### WORK REQUIRED
Below are records; how many of their lines contain "along"? Answer with only the number.

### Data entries
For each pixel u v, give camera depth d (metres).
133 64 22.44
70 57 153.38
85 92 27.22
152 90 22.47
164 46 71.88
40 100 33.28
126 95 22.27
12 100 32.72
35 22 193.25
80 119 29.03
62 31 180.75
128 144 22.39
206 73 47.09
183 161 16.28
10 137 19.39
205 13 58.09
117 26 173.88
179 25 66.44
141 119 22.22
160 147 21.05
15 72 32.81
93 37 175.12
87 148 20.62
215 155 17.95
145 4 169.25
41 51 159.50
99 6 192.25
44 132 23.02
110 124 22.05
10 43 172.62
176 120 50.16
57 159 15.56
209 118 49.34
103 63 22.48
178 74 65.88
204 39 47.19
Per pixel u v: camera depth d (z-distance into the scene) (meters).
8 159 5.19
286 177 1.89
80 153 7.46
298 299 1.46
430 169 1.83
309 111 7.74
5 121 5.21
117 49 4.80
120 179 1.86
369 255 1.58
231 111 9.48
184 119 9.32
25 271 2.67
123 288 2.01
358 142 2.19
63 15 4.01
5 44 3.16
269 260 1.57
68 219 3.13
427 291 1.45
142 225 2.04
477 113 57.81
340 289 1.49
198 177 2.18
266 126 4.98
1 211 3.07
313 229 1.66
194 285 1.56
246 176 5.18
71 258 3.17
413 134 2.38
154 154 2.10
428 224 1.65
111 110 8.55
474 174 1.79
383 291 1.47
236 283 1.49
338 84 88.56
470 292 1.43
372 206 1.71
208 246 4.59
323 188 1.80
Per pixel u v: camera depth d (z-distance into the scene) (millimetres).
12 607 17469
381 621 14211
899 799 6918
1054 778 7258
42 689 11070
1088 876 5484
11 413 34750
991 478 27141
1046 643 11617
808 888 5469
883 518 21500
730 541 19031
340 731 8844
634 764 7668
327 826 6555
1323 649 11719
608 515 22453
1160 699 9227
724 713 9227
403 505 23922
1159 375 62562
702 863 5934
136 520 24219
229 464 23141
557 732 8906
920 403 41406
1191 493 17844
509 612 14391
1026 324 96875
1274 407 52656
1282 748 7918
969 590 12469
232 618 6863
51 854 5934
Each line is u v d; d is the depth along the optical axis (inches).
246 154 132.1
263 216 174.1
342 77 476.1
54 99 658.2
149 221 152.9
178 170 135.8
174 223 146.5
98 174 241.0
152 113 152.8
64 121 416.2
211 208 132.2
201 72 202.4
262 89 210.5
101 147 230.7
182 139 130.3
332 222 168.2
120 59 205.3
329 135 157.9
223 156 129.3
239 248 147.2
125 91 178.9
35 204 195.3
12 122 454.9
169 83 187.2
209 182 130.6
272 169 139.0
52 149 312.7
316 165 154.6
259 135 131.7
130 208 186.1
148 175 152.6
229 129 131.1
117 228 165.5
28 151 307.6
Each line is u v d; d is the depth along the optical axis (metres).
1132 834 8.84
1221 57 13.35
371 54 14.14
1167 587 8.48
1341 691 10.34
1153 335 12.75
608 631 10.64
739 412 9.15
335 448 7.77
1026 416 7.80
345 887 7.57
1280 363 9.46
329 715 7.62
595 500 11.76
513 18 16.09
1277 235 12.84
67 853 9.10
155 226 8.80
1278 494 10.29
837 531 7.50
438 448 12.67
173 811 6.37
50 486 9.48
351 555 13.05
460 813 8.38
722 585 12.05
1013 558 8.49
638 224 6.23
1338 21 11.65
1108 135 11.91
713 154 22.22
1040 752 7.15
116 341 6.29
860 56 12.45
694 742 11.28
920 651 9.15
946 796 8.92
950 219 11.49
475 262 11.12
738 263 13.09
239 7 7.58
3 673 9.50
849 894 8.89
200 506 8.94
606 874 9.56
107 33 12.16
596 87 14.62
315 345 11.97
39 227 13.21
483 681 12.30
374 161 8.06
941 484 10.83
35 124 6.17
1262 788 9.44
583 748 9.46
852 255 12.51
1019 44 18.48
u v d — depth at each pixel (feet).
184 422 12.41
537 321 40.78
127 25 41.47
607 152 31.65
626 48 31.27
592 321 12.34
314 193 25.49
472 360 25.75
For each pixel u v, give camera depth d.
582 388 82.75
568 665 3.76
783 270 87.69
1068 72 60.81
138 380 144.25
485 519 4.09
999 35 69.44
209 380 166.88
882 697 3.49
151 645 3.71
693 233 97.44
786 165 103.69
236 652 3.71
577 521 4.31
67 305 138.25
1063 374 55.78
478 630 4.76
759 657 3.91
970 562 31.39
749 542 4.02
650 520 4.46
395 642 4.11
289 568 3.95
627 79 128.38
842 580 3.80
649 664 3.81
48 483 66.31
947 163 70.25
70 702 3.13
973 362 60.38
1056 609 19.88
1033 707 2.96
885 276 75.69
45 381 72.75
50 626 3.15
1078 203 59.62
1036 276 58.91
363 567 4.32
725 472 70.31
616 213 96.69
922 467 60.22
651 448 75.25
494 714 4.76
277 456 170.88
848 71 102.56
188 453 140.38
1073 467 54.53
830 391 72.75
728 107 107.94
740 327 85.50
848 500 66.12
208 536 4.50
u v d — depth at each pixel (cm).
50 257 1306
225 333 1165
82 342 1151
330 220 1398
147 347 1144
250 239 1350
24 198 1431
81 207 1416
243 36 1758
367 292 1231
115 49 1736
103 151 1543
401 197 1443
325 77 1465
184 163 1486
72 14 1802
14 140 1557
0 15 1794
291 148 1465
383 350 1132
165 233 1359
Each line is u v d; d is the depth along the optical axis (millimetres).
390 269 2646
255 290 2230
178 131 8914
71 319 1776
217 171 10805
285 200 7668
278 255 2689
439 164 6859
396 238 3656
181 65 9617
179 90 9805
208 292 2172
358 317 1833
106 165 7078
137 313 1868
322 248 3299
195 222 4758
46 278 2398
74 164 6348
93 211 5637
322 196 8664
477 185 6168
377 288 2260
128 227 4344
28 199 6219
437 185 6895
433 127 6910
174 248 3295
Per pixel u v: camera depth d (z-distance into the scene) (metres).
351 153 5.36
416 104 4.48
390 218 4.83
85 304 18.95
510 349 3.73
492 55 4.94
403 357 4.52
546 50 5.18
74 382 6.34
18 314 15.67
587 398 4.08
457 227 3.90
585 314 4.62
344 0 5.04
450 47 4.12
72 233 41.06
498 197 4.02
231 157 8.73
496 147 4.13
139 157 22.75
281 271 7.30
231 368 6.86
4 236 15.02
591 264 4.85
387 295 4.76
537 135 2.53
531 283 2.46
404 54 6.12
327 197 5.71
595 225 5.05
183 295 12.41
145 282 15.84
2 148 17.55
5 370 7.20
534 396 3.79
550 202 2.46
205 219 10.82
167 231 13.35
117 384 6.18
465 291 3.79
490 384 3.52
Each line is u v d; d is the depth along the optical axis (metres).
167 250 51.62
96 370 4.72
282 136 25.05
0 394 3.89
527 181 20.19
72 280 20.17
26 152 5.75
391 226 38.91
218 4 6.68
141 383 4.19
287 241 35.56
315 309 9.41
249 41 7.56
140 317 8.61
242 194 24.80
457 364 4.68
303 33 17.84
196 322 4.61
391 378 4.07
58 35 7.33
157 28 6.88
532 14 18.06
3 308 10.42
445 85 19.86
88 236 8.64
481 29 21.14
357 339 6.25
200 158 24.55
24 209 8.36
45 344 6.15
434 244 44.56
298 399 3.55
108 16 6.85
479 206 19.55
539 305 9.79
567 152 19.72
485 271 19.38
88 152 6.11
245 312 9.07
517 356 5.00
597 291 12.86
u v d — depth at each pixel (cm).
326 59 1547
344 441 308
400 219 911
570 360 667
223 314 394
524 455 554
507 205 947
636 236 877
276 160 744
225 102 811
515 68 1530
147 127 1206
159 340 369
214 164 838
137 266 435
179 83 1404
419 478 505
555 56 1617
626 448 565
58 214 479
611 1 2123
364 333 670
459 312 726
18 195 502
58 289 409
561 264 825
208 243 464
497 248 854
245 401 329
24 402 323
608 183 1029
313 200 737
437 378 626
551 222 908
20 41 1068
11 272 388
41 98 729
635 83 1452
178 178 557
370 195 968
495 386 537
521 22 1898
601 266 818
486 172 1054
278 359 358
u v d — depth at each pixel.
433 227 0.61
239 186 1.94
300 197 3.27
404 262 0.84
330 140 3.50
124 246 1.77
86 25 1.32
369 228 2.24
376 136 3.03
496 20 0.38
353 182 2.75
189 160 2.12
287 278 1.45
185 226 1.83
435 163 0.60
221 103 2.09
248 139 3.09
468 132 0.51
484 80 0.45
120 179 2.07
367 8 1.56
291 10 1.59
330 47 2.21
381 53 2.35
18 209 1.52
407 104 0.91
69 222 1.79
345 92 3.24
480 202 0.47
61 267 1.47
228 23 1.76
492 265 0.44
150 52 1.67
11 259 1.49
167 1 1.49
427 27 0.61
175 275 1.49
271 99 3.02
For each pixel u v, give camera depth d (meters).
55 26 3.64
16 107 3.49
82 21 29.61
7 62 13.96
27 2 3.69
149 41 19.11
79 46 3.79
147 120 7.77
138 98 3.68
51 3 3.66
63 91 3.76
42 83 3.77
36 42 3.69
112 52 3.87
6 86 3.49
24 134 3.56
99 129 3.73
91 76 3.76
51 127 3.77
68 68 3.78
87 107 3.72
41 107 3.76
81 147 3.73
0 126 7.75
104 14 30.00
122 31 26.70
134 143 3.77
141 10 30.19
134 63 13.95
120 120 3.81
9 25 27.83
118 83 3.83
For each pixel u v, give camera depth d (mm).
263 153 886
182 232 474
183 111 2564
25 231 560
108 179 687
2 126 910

### EXERCISE RESPONSE
4